# Instructions for the task:
Please edit the lines starting at the one containing "[ue/ue](../modules/ue_ue.md).PlatformGameInstance" and ending at the one containing "### Properties", replacing "Hierarchy" with "Inheritance" and keeping everything else the same. Return only those lines.

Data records
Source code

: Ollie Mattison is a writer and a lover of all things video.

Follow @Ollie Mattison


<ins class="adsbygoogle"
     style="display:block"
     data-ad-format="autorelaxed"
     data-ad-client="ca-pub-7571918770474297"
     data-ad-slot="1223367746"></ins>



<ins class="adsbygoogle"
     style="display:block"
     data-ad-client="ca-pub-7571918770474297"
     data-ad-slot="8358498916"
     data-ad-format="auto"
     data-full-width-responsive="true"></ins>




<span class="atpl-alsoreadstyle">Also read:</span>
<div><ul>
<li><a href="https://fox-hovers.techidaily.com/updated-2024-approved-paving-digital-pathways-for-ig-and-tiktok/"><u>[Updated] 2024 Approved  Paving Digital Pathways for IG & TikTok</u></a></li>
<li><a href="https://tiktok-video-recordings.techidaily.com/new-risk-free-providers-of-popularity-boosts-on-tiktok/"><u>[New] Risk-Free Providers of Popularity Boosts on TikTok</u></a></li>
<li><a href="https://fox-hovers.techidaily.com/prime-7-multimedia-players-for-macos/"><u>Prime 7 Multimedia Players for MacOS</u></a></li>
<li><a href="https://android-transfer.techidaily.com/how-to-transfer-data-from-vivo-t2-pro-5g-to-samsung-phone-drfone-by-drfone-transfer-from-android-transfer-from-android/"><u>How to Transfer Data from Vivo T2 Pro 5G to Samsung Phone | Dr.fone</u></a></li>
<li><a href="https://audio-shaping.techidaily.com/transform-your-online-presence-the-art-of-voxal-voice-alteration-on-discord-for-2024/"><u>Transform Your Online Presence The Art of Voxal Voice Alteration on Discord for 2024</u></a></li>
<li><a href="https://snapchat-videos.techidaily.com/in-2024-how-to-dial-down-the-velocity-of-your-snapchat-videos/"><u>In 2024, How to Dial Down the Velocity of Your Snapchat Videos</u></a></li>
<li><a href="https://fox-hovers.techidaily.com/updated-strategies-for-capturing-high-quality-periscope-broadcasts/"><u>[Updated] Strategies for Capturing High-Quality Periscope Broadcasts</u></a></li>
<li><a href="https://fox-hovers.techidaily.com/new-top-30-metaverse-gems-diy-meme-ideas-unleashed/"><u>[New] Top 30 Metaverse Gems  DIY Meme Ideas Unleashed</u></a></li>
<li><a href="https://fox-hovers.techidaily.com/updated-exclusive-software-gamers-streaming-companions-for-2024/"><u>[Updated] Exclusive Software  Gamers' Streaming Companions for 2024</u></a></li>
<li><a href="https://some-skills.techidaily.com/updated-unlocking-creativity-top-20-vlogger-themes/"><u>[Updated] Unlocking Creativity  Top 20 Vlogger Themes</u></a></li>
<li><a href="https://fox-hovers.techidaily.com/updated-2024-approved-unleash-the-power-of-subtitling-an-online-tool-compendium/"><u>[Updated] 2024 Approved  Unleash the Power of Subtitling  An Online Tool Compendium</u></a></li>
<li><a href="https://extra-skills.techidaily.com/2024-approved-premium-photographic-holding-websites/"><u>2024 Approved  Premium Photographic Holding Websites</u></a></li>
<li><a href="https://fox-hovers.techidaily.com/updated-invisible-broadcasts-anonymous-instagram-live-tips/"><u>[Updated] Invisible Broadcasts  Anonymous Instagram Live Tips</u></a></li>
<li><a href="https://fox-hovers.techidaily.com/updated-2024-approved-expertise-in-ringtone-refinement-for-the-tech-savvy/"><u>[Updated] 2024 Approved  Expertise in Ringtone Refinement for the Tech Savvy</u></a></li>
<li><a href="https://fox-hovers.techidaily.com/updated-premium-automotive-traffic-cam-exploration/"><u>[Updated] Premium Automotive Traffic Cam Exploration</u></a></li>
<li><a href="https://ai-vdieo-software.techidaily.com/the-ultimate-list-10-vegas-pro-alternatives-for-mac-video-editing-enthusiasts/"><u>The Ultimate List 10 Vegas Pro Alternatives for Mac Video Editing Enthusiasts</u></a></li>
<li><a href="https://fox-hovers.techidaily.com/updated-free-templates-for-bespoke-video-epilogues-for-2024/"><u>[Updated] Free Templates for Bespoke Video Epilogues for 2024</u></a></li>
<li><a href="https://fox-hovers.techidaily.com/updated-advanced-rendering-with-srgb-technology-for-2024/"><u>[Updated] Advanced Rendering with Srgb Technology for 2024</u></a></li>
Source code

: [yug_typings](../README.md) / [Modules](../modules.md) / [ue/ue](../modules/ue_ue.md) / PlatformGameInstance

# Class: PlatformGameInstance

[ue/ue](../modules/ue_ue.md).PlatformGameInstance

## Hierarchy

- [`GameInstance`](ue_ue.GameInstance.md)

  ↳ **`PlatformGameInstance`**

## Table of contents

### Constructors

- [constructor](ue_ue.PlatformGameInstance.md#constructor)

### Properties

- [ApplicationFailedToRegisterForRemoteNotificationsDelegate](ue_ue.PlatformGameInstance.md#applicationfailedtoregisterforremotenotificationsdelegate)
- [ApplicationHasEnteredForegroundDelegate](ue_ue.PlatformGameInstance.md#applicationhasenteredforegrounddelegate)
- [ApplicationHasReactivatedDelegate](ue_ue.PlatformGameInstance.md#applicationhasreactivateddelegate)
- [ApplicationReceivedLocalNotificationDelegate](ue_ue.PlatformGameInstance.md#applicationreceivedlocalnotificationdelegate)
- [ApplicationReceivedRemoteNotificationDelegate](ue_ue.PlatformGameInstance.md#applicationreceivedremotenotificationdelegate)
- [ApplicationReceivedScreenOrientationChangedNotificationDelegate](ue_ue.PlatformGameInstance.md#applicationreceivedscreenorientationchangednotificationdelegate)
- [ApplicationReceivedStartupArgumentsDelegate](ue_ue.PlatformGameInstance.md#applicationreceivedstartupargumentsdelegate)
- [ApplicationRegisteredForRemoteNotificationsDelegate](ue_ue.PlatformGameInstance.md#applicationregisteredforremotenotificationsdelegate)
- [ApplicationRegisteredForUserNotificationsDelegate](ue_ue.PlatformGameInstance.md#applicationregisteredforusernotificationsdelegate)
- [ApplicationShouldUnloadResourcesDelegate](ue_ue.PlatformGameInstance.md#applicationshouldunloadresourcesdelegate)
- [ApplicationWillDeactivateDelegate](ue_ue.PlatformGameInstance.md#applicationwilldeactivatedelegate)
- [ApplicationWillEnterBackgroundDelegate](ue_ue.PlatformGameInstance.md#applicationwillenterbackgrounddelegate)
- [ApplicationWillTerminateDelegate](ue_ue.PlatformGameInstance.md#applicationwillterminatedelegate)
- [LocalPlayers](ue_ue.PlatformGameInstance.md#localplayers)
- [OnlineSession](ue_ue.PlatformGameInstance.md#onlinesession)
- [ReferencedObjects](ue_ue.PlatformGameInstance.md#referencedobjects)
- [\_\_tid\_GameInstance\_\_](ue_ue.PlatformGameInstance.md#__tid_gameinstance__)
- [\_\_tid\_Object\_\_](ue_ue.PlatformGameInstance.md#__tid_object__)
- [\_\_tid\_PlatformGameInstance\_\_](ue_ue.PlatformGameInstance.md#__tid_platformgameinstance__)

# Your response:
[ue/ue](../modules/ue_ue.md).PlatformGameInstance

## Inheritance

- [`GameInstance`](ue_ue.GameInstance.md)

  ↳ **`PlatformGameInstance`**

## Table of contents

### Constructors

- [constructor](ue_ue.PlatformGameInstance.md#constructor)

### Properties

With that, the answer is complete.